Monday, August 22, 2005

Painless backup (without boring myself to death)

I've been typing on computers, more or less continuously, for more than 25 years. I started on the DisplayWriter, IBM's semi-successful answer to Wang's word processor, which we had in the house for a while (my father worked for IBM). Then, through school and various newspaper jobs, there was a Kaypro with CP/M and WordStar, a Radioshack TRS100, an Apple IIe, an IBM PC, a PS/2 and a long string of generic 386s and 486s.

Every word I typed into those machines, except for a fraction on yellowing paper, is gone forever. This isn't a great loss, admittedly. My reports on the ping-pong tournament at MIT and the planning commission in Springfield, Vermont, didn't advance human knowledge much. And if I threw an insightful question at Jack Kemp, Michael Dukakis or Jesse Jackson during the 1988 presidential primary in New Hampshire, it was accidental and promptly edited out.

But there are things I want to keep: my music, photos and some personal writing (the forum for which has varied over the years). Retaining data, through rapid technology changes, companies that come and go, and changing technology fads (5 1/4 floppy disks, anyone?), isn't rocket science: Decide what's important, maintain at least two copies (preferably far apart) and keep the bits in a format that isn't going to be forgotten down the road. Unfortunately, I'm not a rocket scientist and have lost countless files that I cared about. I spent years writing a weekly column in the 1990s, for example. A Google search turns up five hits, only three of which are actual columns. And they're not even very good ones.

Saved entries:
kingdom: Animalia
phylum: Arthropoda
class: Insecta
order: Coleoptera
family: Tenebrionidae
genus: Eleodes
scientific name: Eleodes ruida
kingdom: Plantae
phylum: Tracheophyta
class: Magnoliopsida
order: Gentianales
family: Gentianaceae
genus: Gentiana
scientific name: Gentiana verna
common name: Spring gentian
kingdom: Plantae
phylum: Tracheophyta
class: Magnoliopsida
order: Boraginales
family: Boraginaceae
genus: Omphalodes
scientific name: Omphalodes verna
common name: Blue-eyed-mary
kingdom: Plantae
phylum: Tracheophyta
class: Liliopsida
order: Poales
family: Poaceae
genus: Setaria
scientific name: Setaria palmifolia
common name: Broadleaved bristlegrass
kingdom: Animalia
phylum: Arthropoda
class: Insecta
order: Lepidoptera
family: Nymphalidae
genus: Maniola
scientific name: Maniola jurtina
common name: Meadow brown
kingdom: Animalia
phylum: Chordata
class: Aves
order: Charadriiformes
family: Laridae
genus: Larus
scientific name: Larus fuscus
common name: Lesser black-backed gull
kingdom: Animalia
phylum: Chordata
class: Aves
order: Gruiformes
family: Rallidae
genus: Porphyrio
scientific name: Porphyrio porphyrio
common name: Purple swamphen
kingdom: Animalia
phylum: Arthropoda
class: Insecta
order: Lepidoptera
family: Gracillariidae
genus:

### Problem statement
Continue the blog post about painless backup from the point where it stops.

### Reply
One of the reasons I've lost so much is that I hate backing up my data. It is so incredibly boring that I've spent about two days writing that last sentence. I just can't bear it. The only way I've found to keep my stuff from disappearing at the next move, natural disaster or mouse-click-too-many is to make backing up a side effect of something else I want to do.

For example, my photos are on my hard disk and on Flickr. I just want to share my photos with my family, friends and the occasional complete stranger. The side effect is that my photos are in two different places, separated by about 6,000 miles (London and someplace in California). Similarly, my music is on my hard disk and the MP3 player du jour (currently an iPod). I just want to listen to my music on the Tube. Keeping my Led Zeppelin collection safe from hard disk crashes and house fires is just a nice extra.

Keeping documents is a little harder. Fortunately, in a fit of total madness one week a few years ago, I learned rsync. It took me days of hairpulling. But by the end of it, I learned to set up an automated process that keeps the downstairs computer in sync with the upstairs one. [Update: here's a good recent explanation of the process. That's basically what I do.]

And anything really important, I email it to myself on gmail, in searchable text. Et voila! My stuff is in two places -- on my hard disk (at least once) and in Google's server farm, someplace on an earthquake fault line. I feel safer already.